Selected text:
--- --- ---

Ch. 21 - Global Climate Change

Class: GEOL-101

Notes:

21.1 Climate and Geology

List the major parts of the climate system and some connections between climate and geology.

Climate system

Presentation content:

• The climate system is a multidimensional system of many interacting parts, which includes:
  • Atmosphere
  • Hydrosphere
  • Geosphere
  • Biosphere
  • Cryosphere (snow, glaciers, ice, and frozen ground)
• When one part of the climate system changes, other components react

Notes from the lecture:

• Spheres interact with each other to drive our climate system

Climate-Geology Connections

Presentation content:

• The climate has a profound impact on many geologic processes
  • Weathering
  • Flooding
  • Mass wasting
• Geologic processes also affect the climate
  • Volcanism
  • Mountain building

Notes from the lecture:

• Carbonic acid is highly effective at corroding materials
• There are seasons where we have a large amount of carob in water, so that can affect weathering of materials
• Use this as geological evidence of pass climate
• Volcanism releases a bunch of CO2, how much does it need to affect climate long term?
  • This means plate tectonics plays a big role in climate chnage

21.2 Detecting Climate Change

Discuss several ways in which past climate changes are detected.

Climate Change Detection

Presentation content:

• Using fossils and many other geologic clues, scientists have reconstructed Earth’s climate going back hundreds of millions of years.

• Earth’s climate can be broadly characterized as being a warm “greenhouse” or a cold “icehouse”.

• Instrumental records only go back a couple of centuries

• Reconstructing past climate change is the field of paleoclimatology

  • Scientists use proxy data (indirect evidence of climate change)

Notes from the lecture:

• proxy records: use those to understand periods of green house vs. icehouse.

--- --- ---

Dataset records:
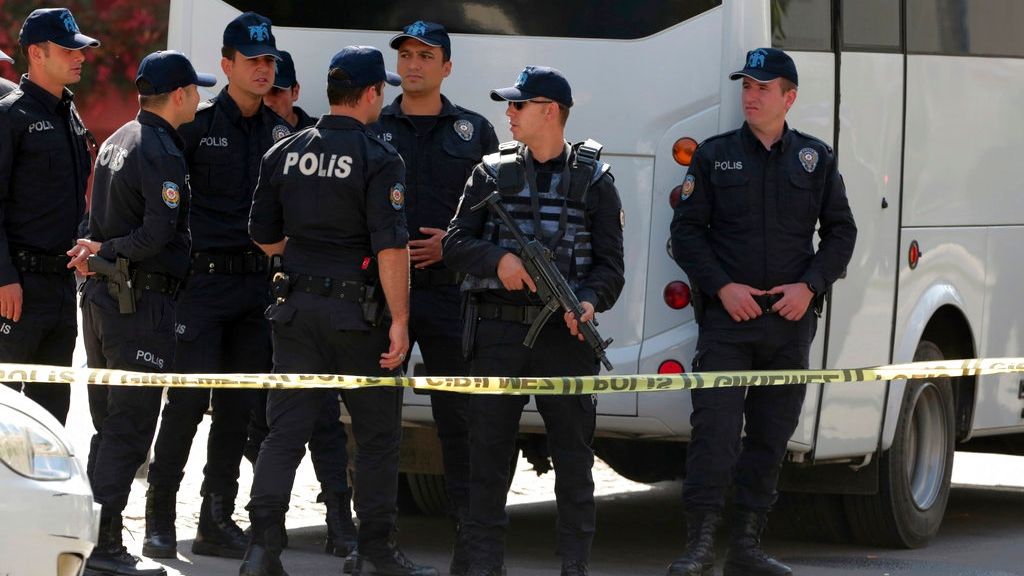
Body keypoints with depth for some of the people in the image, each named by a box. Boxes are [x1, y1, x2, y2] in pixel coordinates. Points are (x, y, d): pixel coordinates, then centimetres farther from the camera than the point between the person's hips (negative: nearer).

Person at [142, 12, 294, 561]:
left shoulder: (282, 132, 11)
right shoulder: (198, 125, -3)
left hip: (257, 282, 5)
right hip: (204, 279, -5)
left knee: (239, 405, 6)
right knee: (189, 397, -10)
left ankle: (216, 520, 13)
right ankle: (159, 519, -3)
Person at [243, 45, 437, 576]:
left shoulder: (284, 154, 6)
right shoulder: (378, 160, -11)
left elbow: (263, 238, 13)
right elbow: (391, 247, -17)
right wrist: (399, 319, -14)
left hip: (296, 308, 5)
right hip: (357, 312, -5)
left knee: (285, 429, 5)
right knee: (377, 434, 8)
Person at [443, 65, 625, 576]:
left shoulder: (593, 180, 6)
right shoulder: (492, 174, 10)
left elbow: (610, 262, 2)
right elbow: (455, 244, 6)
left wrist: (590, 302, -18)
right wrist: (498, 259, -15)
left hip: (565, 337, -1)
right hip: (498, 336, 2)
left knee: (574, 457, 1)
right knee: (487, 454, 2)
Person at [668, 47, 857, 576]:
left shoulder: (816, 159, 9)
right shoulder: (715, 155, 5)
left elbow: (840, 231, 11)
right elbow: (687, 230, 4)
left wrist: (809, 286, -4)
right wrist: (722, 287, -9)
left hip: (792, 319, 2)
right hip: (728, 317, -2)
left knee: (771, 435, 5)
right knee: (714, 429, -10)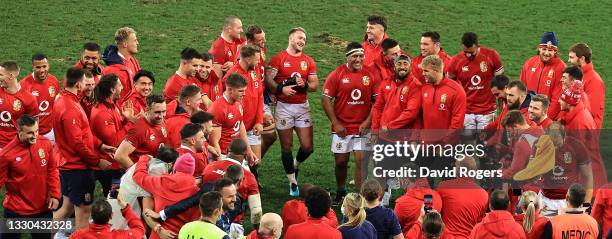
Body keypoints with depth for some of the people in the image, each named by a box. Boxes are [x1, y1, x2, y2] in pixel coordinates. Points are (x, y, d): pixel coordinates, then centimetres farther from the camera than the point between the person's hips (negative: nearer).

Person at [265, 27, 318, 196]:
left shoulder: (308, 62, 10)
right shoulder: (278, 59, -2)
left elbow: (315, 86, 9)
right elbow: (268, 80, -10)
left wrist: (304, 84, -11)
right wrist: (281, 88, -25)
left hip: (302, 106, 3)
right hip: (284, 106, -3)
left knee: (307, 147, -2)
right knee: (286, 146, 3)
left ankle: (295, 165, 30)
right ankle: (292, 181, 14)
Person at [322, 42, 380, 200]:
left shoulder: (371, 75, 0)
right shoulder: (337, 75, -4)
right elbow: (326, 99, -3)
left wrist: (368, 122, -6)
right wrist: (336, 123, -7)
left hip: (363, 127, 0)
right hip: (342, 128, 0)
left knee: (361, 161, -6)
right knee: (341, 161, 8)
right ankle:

--- --- ---

Instructions:
a – List the parts of the climate system that the climate change notes name.
b – Transcribe the climate change notes from "Climate Change Detection" to "of climate change)", word for word.

Answers for the tasks:
a –
Atmosphere
Hydrosphere
Geosphere
Biosphere
Cryosphere (snow, glaciers, ice, and frozen ground)

b –
Climate Change Detection

Presentation content:

• Using fossils and many other geologic clues, scientists have reconstructed Earth’s climate going back hundreds of millions of years.

• Earth’s climate can be broadly characterized as being a warm “greenhouse” or a cold “icehouse”.

• Instrumental records only go back a couple of centuries

• Reconstructing past climate change is the field of paleoclimatology

  • Scientists use proxy data (indirect evidence of climate change)